As part of that, it’s key that this isn’t simply a list of 100. It’s a whole storefront. There is a list of the top 100, but you can also see their “best” in a lot of categories:
- Arts & Photography
- Biographies & Memoirs
- Business & Investing
- Children’s Books
- Comics & Graphic Novels
- Cookbooks, Food & Wine
- Crafts, Home & Garden
- Kindle Singles
- Humor & Entertainment
- Literature & Fiction
- Mystery, Thriller & Suspense
- Science Fiction & Fantasy
- Sports & Outdoors
- Teen & Young Adult
picks from celebrities, Editors’ Holiday Gift Picks, Best Debuts, and more!
They sent me a press release
with some interesting tidbits in it.
I want to highlight this one:
“Debut authors in the Top 100: 22”
While this list isn’t limited to Kindle e-books, the expansion of independent publishing that e-books enabled has, I’m sure, affected how debut authors are seen. Since authors don’t need to go through the established channels, it allows the unestablished to break out…and then sometimes go tradpub (traditional publisher), sometimes not.
This is specifically
I have read…exactly zero of them. ;)
That doesn’t meant that I think that some of them might not be the best books of the year. There are some there I would like to read.
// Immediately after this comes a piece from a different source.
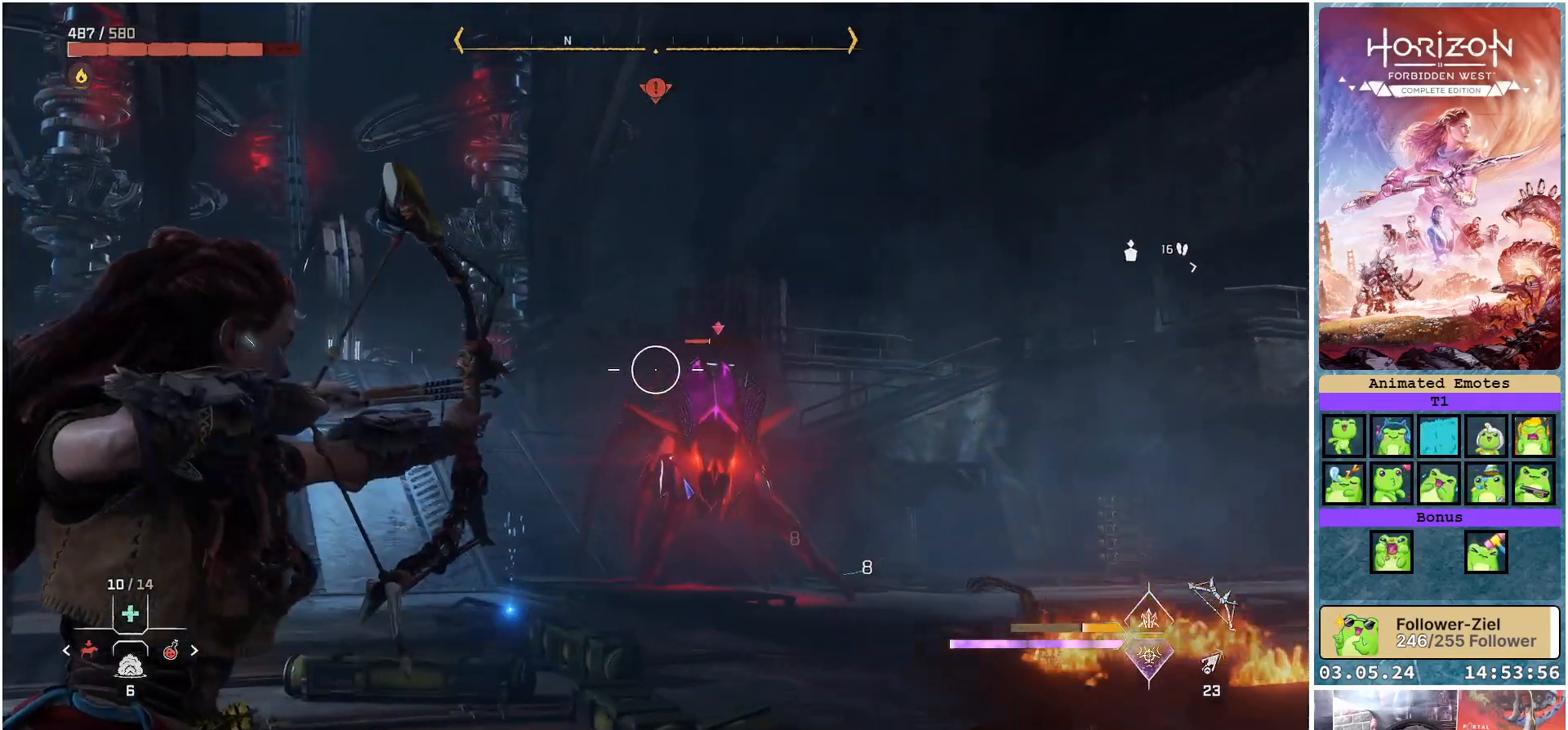
{"buttons": ["L2", "R2"], "left_stick": "center", "right_stick": "right", "events": [[233, "left_stick", "center"]]}
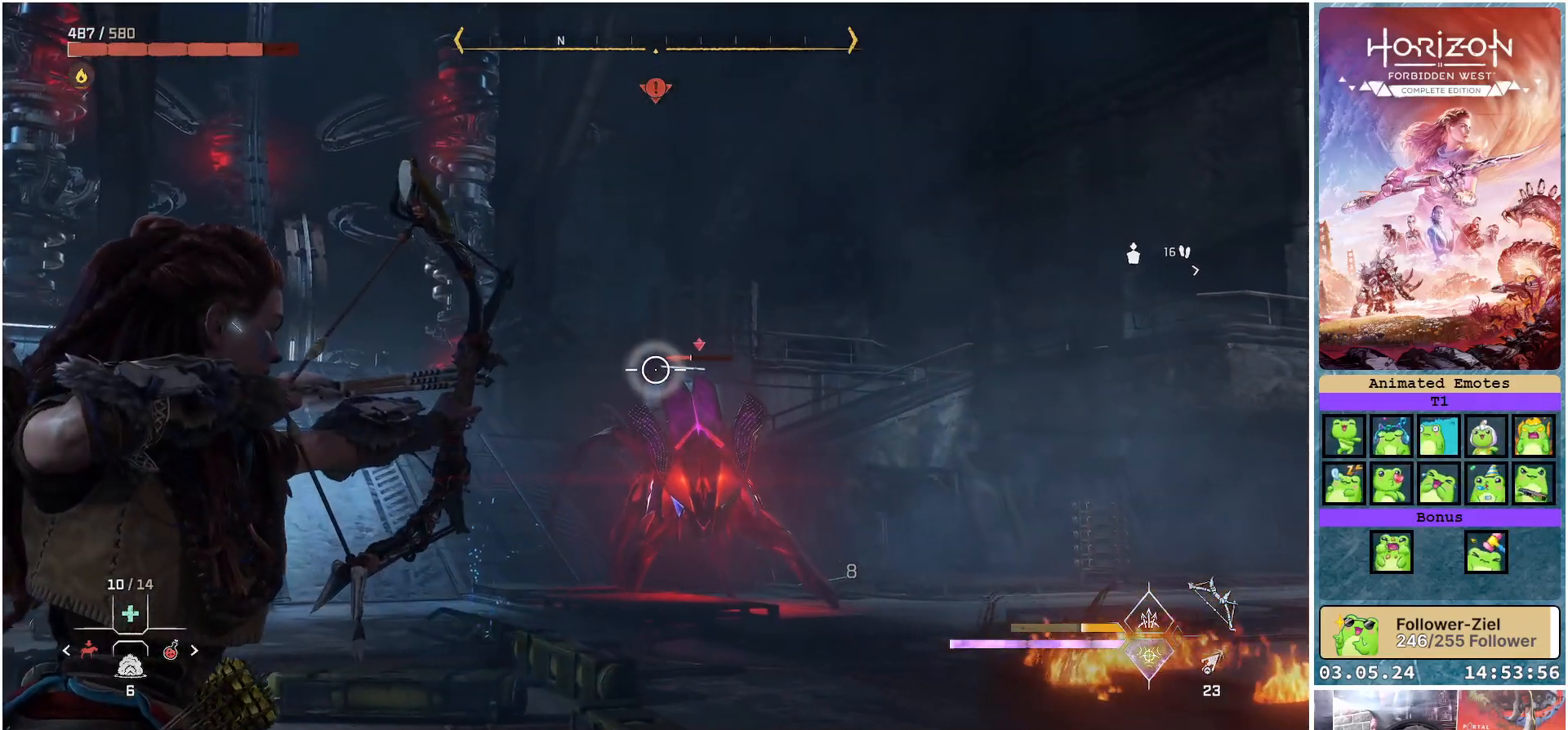
{"buttons": ["L2", "R2"], "left_stick": "center", "right_stick": "center", "events": [[267, "right_stick", "center"]]}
It’s more that my pattern of reading isn’t likely to include a book the same year that it is released any more.
What do I read?
- Books that are gifted to me. Those are usually pretty specialized, and may be my family buying from my Wish List. Those don’t tend to be frontlist, newly published titles
- Public domain books: generally older
- Books I get from Kindle Unlimited (at AmazonSmile: benefit a non-profit of your choice by shopping*), Amazon’s subser (subscription service). Again, those don’t tend to be published this year, at least the ones I choose to read
I recently wrote about a jump in books priced $14.99:
In that piece, I wrote about us moving more towards a tiered system of readers:
- Top tier: pay premium prices for new, brand name releases
- Middle tier: pay for some books, but don’t pay the top prices for new novels…they read independently published books, books that were on sale, books through KU (this would be my tier)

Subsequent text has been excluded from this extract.